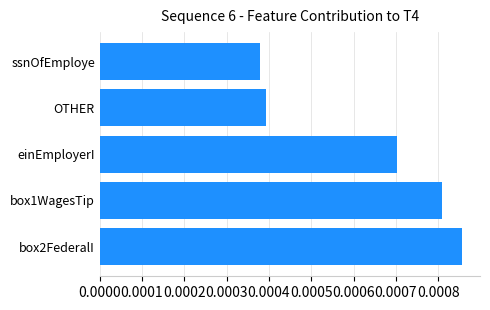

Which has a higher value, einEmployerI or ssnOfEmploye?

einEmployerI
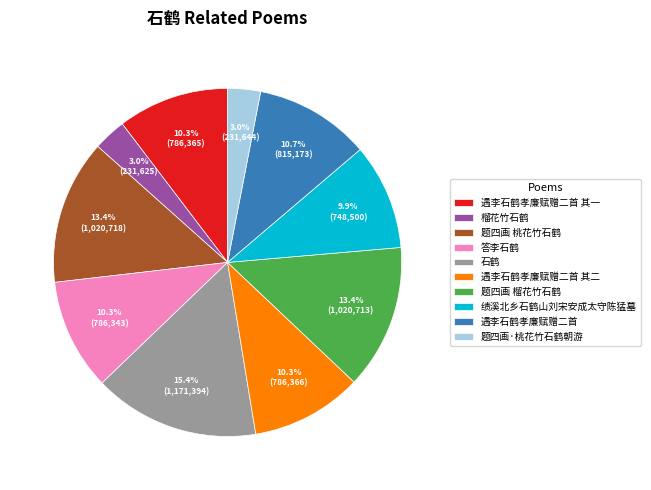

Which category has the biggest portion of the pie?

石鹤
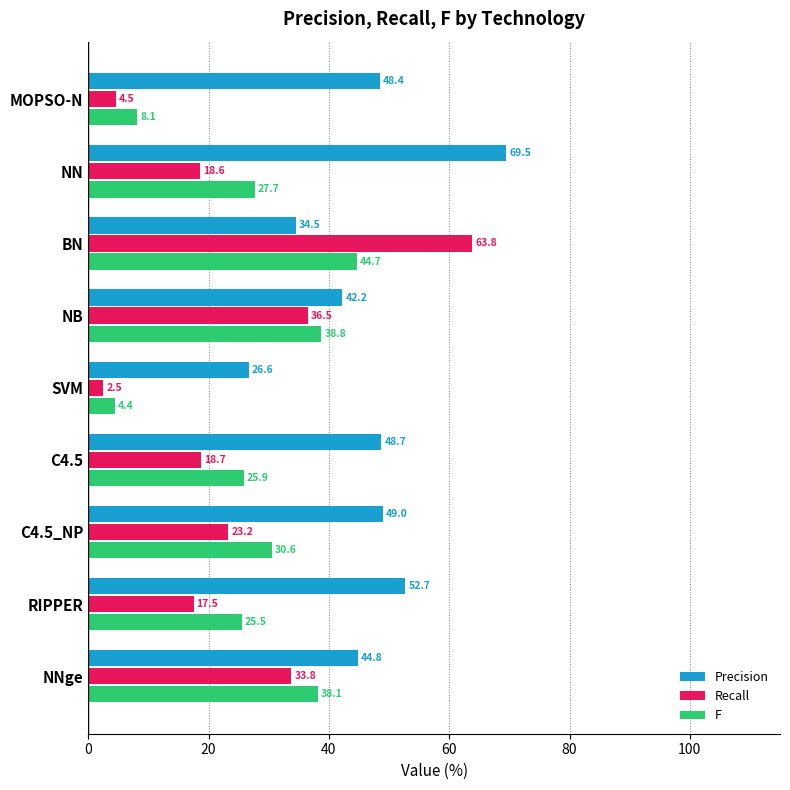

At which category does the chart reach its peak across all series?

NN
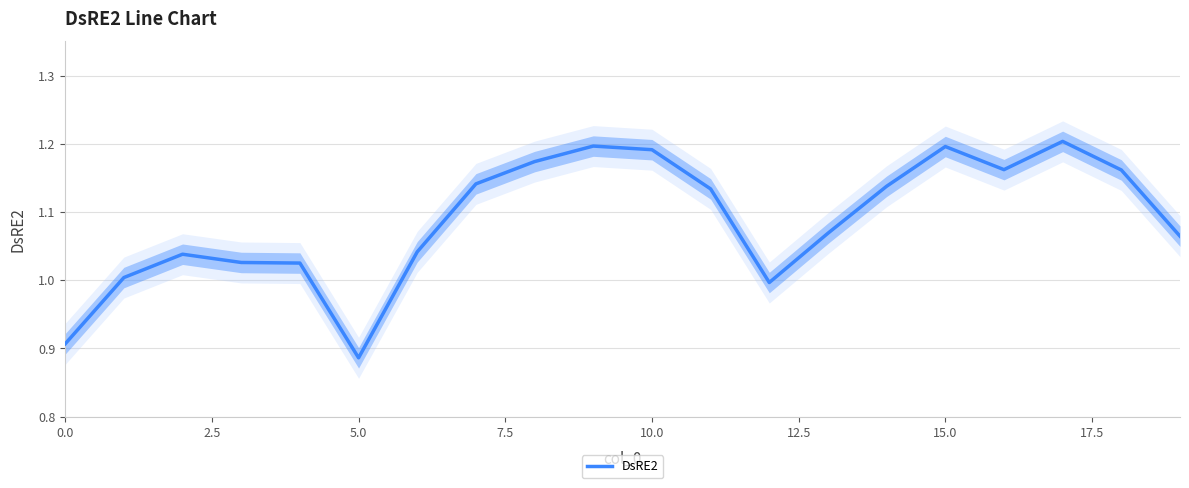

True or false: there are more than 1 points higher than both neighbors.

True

* _WHAT THIS TASK INVOLVES_: Turn the rows above into a numbered list with one line per item, dropping the blank lines and leaving out the pictures.

* _EXPECTED OUTPUT_:
1. Which has a higher value, einEmployerI or ssnOfEmploye?
2. einEmployerI
3. Which category has the biggest portion of the pie?
4. 石鹤
5. At which category does the chart reach its peak across all series?
6. NN
7. True or false: there are more than 1 points higher than both neighbors.
8. True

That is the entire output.